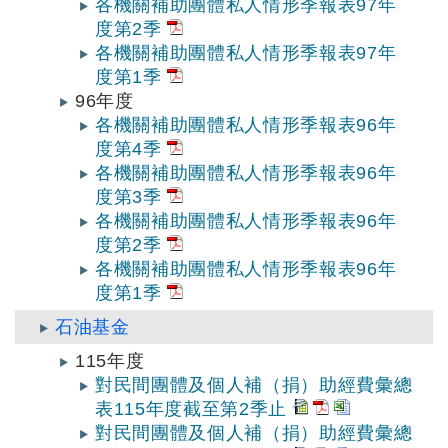
各機關補助團體私人情形季報表97年
度第2季
各機關補助團體私人情形季報表97年
度第1季
96年度
各機關補助團體私人情形季報表96年
度第4季
各機關補助團體私人情形季報表96年
度第3季
各機關補助團體私人情形季報表96年
度第2季
各機關補助團體私人情形季報表96年
度第1季
石油基金
115年度
對民間團體及個人補（捐）助經費彙總
表115年度截至第2季止
對民間團體及個人補（捐）助經費彙總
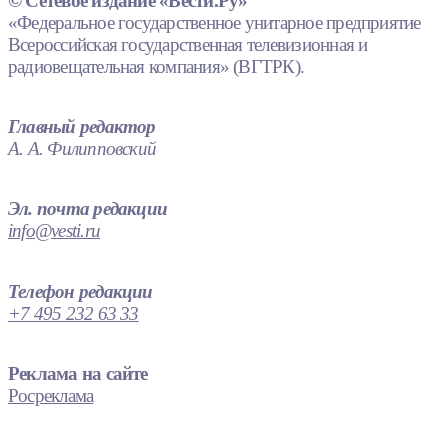
© Сетевое издание «Вести.Ру»
«Федеральное государственное унитарное предприятие
Всероссийская государственная телевизионная и
радиовещательная компания» (ВГТРК).
Главный редактор
А. А. Филипповский
Эл. почта редакции
info@vesti.ru
Телефон редакции
+7 495 232 63 33
Реклама на сайте
Росреклама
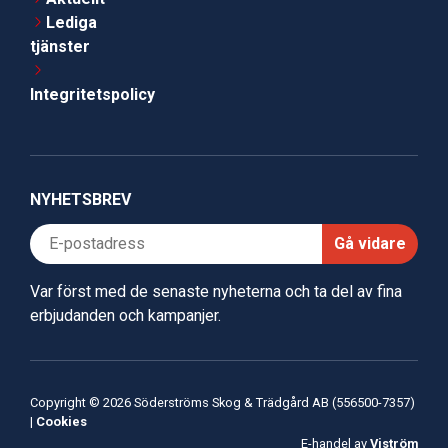
Lediga
tjänster
Integritetspolicy
NYHETSBREV
Gå vidare
Var först med de senaste nyheterna och ta del av fina
erbjudanden och kampanjer.
Copyright © 2026 Söderströms Skog & Trädgård AB (556500-7357)
|
Cookies
E-handel av
Viström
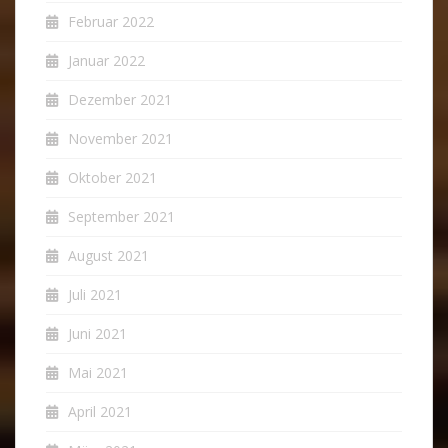
Februar 2022
Januar 2022
Dezember 2021
November 2021
Oktober 2021
September 2021
August 2021
Juli 2021
Juni 2021
Mai 2021
April 2021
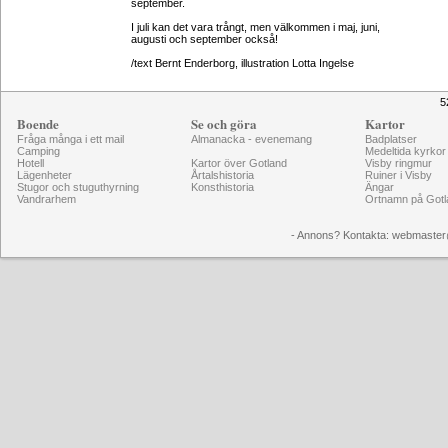
september.
I juli kan det vara trångt, men välkommen i maj, juni,
augusti och september också!
/text Bernt Enderborg, illustration Lotta Ingelse
5
Boende
Se och göra
Kartor
Fråga många i ett mail
Almanacka - evenemang
Badplatser
Camping
Medeltida kyrkor
Hotell
Kartor över Gotland
Visby ringmur
Lägenheter
Årtalshistoria
Ruiner i Visby
Stugor och stuguthyrning
Konsthistoria
Ängar
Vandrarhem
Ortnamn på Gotl
- Annons? Kontakta: webmaster@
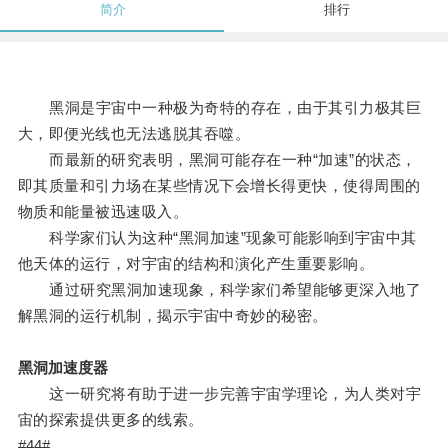
简介
排行
黑洞是宇宙中一种极为奇特的存在，由于其引力极其巨
大，即便光线也无法逃脱其吞噬。
而最新的研究表明，黑洞可能存在一种“加速”的状态，
即其质量和引力场在某些情况下会增长得更快，使得周围的
物质和能量被迅速吸入。
科学家们认为这种“黑洞加速”现象可能影响到宇宙中其
他天体的运行，对宇宙的结构和演化产生重要影响。
通过研究黑洞加速现象，科学家们希望能够更深入地了
解黑洞的运行机制，揭示宇宙中奇妙的秘密。
黑洞加速度器
这一研究将有助于进一步完善宇宙学理论，为人类对宇
宙的探索提供更多的线索。
#44#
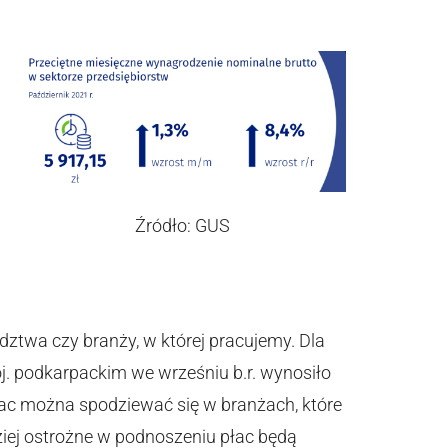
Źródło: GUS
dztwa czy branży, w której pracujemy. Dla
j. podkarpackim we wrześniu b.r. wynosiło
 płac można spodziewać się w branżach, które
ziej ostrożne w podnoszeniu płac będą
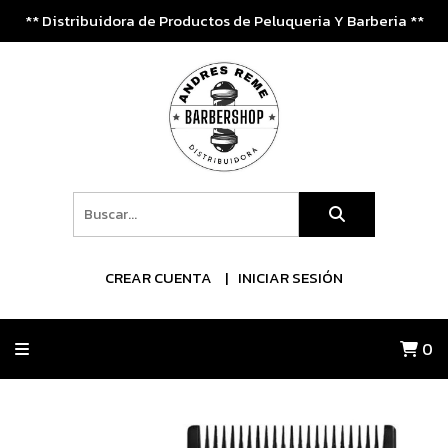
** Distribuidora de Productos de Peluqueria Y Barberia **
CREAR CUENTA
INICIAR SESIÓN
0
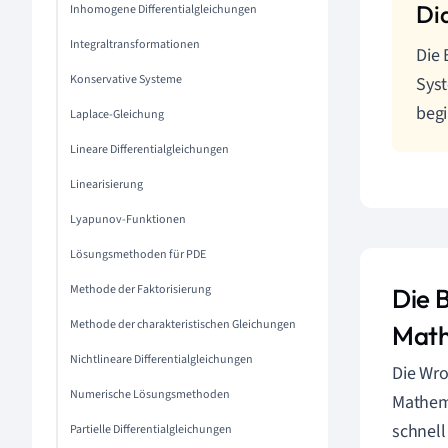
Inhomogene Differentialgleichungen
Integraltransformationen
Die
Konservative Systeme
Syst
begi
Laplace-Gleichung
Lineare Differentialgleichungen
Linearisierung
Lyapunov-Funktionen
Lösungsmethoden für PDE
Methode der Faktorisierung
Die 
Methode der charakteristischen Gleichungen
Math
Nichtlineare Differentialgleichungen
Die Wro
Numerische Lösungsmethoden
Mathema
schnell
Partielle Differentialgleichungen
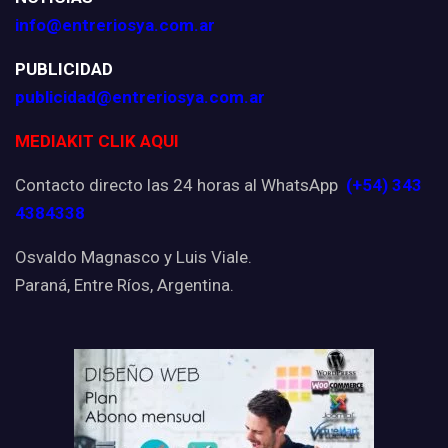
info@entreriosya.com.ar
PUBLICIDAD
publicidad@entreriosya.com.ar
MEDIAKIT CLIK AQUI
Contacto directo las 24 horas al WhatsApp
(+54) 343
4384338
Osvaldo Magnasco y Luis Viale.
Paraná, Entre Ríos, Argentina.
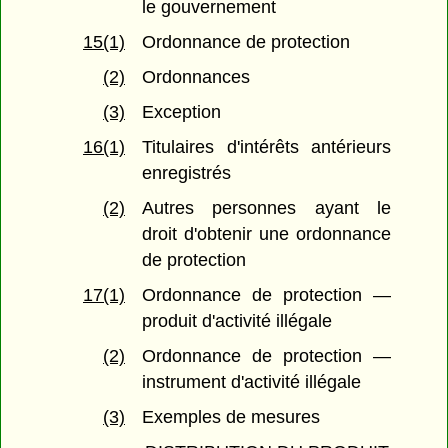
le gouvernement
15(1)
Ordonnance de protection
(2)
Ordonnances
(3)
Exception
16(1)
Titulaires d'intérêts antérieurs
enregistrés
(2)
Autres personnes ayant le
droit d'obtenir une ordonnance
de protection
17(1)
Ordonnance de protection —
produit d'activité illégale
(2)
Ordonnance de protection —
instrument d'activité illégale
(3)
Exemples de mesures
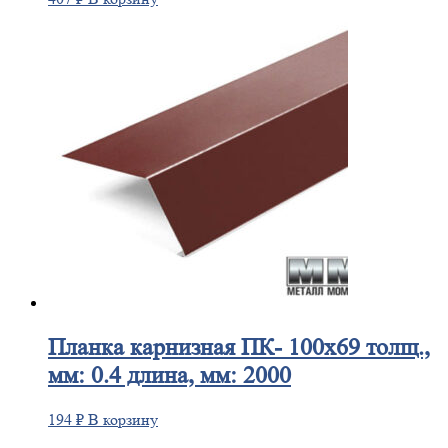
Планка
карнизная ПК- 100х69 толщ.,
мм: 0.4 длина, мм: 2000
194
₽
В корзину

* _Task description_
None of the pictures should be copied, but every record above must be returned exactly.

* _Written response_
各機關補助團體私人情形季報表97年
度第2季
各機關補助團體私人情形季報表97年
度第1季
96年度
各機關補助團體私人情形季報表96年
度第4季
各機關補助團體私人情形季報表96年
度第3季
各機關補助團體私人情形季報表96年
度第2季
各機關補助團體私人情形季報表96年
度第1季
石油基金
115年度
對民間團體及個人補（捐）助經費彙總
表115年度截至第2季止
對民間團體及個人補（捐）助經費彙總
© Сетевое издание «Вести.Ру»
«Федеральное государственное унитарное предприятие
Всероссийская государственная телевизионная и
радиовещательная компания» (ВГТРК).
Главный редактор
А. А. Филипповский
Эл. почта редакции
info@vesti.ru
Телефон редакции
+7 495 232 63 33
Реклама на сайте
Росреклама
Lediga
tjänster
Integritetspolicy
NYHETSBREV
Gå vidare
Var först med de senaste nyheterna och ta del av fina
erbjudanden och kampanjer.
Copyright © 2026 Söderströms Skog & Trädgård AB (556500-7357)
|
Cookies
E-handel av
Viström
Februar 2022
Januar 2022
Dezember 2021
November 2021
Oktober 2021
September 2021
August 2021
Juli 2021
Juni 2021
Mai 2021
April 2021
september.
I juli kan det vara trångt, men välkommen i maj, juni,
augusti och september också!
/text Bernt Enderborg, illustration Lotta Ingelse
5
Boende
Se och göra
Kartor
Fråga många i ett mail
Almanacka - evenemang
Badplatser
Camping
Medeltida kyrkor
Hotell
Kartor över Gotland
Visby ringmur
Lägenheter
Årtalshistoria
Ruiner i Visby
Stugor och stuguthyrning
Konsthistoria
Ängar
Vandrarhem
Ortnamn på Gotl
- Annons? Kontakta: webmaster@
简介
排行
黑洞是宇宙中一种极为奇特的存在，由于其引力极其巨
大，即便光线也无法逃脱其吞噬。
而最新的研究表明，黑洞可能存在一种“加速”的状态，
即其质量和引力场在某些情况下会增长得更快，使得周围的
物质和能量被迅速吸入。
科学家们认为这种“黑洞加速”现象可能影响到宇宙中其
他天体的运行，对宇宙的结构和演化产生重要影响。
通过研究黑洞加速现象，科学家们希望能够更深入地了
解黑洞的运行机制，揭示宇宙中奇妙的秘密。
黑洞加速度器
这一研究将有助于进一步完善宇宙学理论，为人类对宇
宙的探索提供更多的线索。
#44#
Źródło: GUS
dztwa czy branży, w której pracujemy. Dla
j. podkarpackim we wrześniu b.r. wynosiło
 płac można spodziewać się w branżach, które
ziej ostrożne w podnoszeniu płac będą
** Distribuidora de Productos de Peluqueria Y Barberia **
CREAR CUENTA
INICIAR SESIÓN
0
Inhomogene Differentialgleichungen
Integraltransformationen
Die
Konservative Systeme
Syst
begi
Laplace-Gleichung
Lineare Differentialgleichungen
Linearisierung
Lyapunov-Funktionen
Lösungsmethoden für PDE
Methode der Faktorisierung
Die 
Methode der charakteristischen Gleichungen
Math
Nichtlineare Differentialgleichungen
Die Wro
Numerische Lösungsmethoden
Mathema
schnell
Partielle Differentialgleichungen
info@entreriosya.com.ar
PUBLICIDAD
publicidad@entreriosya.com.ar
MEDIAKIT CLIK AQUI
Contacto directo las 24 horas al WhatsApp
(+54) 343
4384338
Osvaldo Magnasco y Luis Viale.
Paraná, Entre Ríos, Argentina.
le gouvernement
15(1)
Ordonnance de protection
(2)
Ordonnances
(3)
Exception
16(1)
Titulaires d'intérêts antérieurs
enregistrés
(2)
Autres personnes ayant le
droit d'obtenir une ordonnance
de protection
17(1)
Ordonnance de protection —
produit d'activité illégale
(2)
Ordonnance de protection —
instrument d'activité illégale
(3)
Exemples de mesures
Планка
карнизная ПК- 100х69 толщ.,
мм: 0.4 длина, мм: 2000
194
₽
В корзину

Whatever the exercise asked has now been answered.